Intel Corporation (NASDAQ: INTC) has recently faced fierce competition with AI chip rivals NVIDIA and CPU AMD. The semiconductor giant issued weak guidance after reporting revenue and net losses for the recent quarter. As the company announces its results for the first quarter next week, the market is looking for updates on management initiatives to revive its business and regain market leadership.
The tech company’s stocks have spiraled downward over the past few months, with their value almost halving over the past year. It has dropped by about 18% over the past six months alone. In February, unconfirmed reports from Broadcom and Taiwan Semiconductor Manufacturing Company came to an outbreak of stocks exploring a deal to split Intel’s business. But it quickly pulled back and continued downtrend over the next few weeks.
Suggesting last year’s revenue and profitability weakness last year took place in the early months of fiscal 2025, Market Watchers forecast a 3.3% decline in first quarter revenue to $123.1 billion. This is slightly higher than the company’s revenue guidance for the current fiscal year. Analysts forecast first quarter Nil earnings per share, compared to $0.18 per share in the same period last year. The first quarter report is scheduled to take place on Thursday, April 24th at 4pm ET.
Weak Q4
In the December quarter, Intel reported earnings of $0.13 per share, excluding special items, compared to $0.54 per share in the same period last year. If reported, it was a net loss of $116 million or $0.03 per share in the fourth quarter, compared to earnings of $2.67 billion or $0.63 per share in the previous year. Revenue for the fourth quarter was $14.3 billion, compared to $15.41 billion for the fiscal year 2023 response period. Revenues for our main operating segment, Client Computing, fell 9%.
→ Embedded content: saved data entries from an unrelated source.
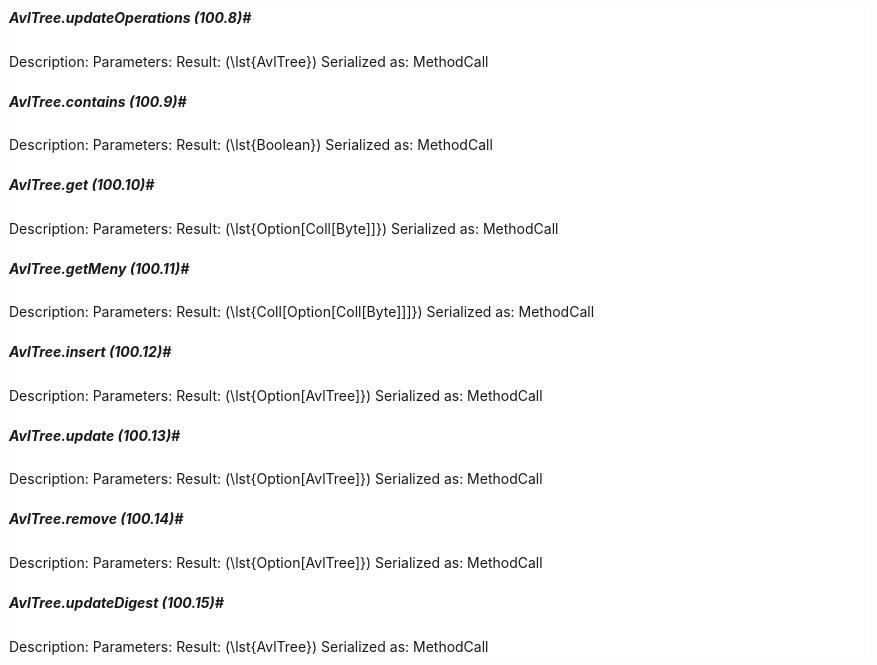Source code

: ##### AvlTree.updateOperations (100.8)#
Description: 
Parameters: 
Result: \(\lst{AvlTree}\)
Serialized as: MethodCall

##### AvlTree.contains (100.9)#
Description: 
Parameters: 
Result: \(\lst{Boolean}\)
Serialized as: MethodCall

##### AvlTree.get (100.10)#
Description: 
Parameters: 
Result: \(\lst{Option[Coll[Byte]]}\)
Serialized as: MethodCall

##### AvlTree.getMeny (100.11)#
Description: 
Parameters: 
Result: \(\lst{Coll[Option[Coll[Byte]]]}\)
Serialized as: MethodCall

##### AvlTree.insert (100.12)#
Description: 
Parameters: 
Result: \(\lst{Option[AvlTree]}\)
Serialized as: MethodCall

##### AvlTree.update (100.13)#
Description: 
Parameters: 
Result: \(\lst{Option[AvlTree]}\)
Serialized as: MethodCall

##### AvlTree.remove (100.14)#
Description:
Parameters: 
Result: \(\lst{Option[AvlTree]}\)
Serialized as: MethodCall

##### AvlTree.updateDigest (100.15)#
Description: 
Parameters: 
Result: \(\lst{AvlTree}\)
Serialized as: MethodCall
The slowdown in business reflects competition with rival semiconductor companies that produce advanced chips, and matches/exceeds Intel’s product performance. Furthermore, the company has yet to make any meaningful intrusions into the AI chip market. This is currently dominated by Nvidia, which has high performance GPUs. Intel’s new CEO, Lip-Bu Tan, faces the tough job of transforming the company and preparing for the future.
Cost pressure
Intel’s bottom line is under pressure from the recent rapid rise in operating expenses, and is primarily linked to large investments in manufacturing facilities as they work to expand their foothold in the AI chip segment. The company’s decline in profitability reflects pricing pressures and rising costs
From Intel’s fourth quarter 2024 revenue calls:
“…We’ve invested ahead of demand over the past few years. These capital investments can meet the expected demand at lower levels of spending to drive our 2025 net assets of $8 billion to $11 billion more efficiently, in order to deploy our capital more efficiently. They’ll be unlocked across operations, as well as non-core assets.”
Outlook
Intel Leadership covers approximately $20 billion in total capital investment for fiscal year 2025. This is a minimal amount of previous guidance, reflecting further capacity adjustments to Ohio and Ireland facilities, as well as improved cost and resource management on ongoing projects. Recently, the company signed an agreement to sell 51% Alter Silver Lake, a business-to-tech investment company.
Intel shares fell on Thursday morning, continuing the downtrend experienced in recent sessions. The average stock price for the past 52 weeks was $24.60.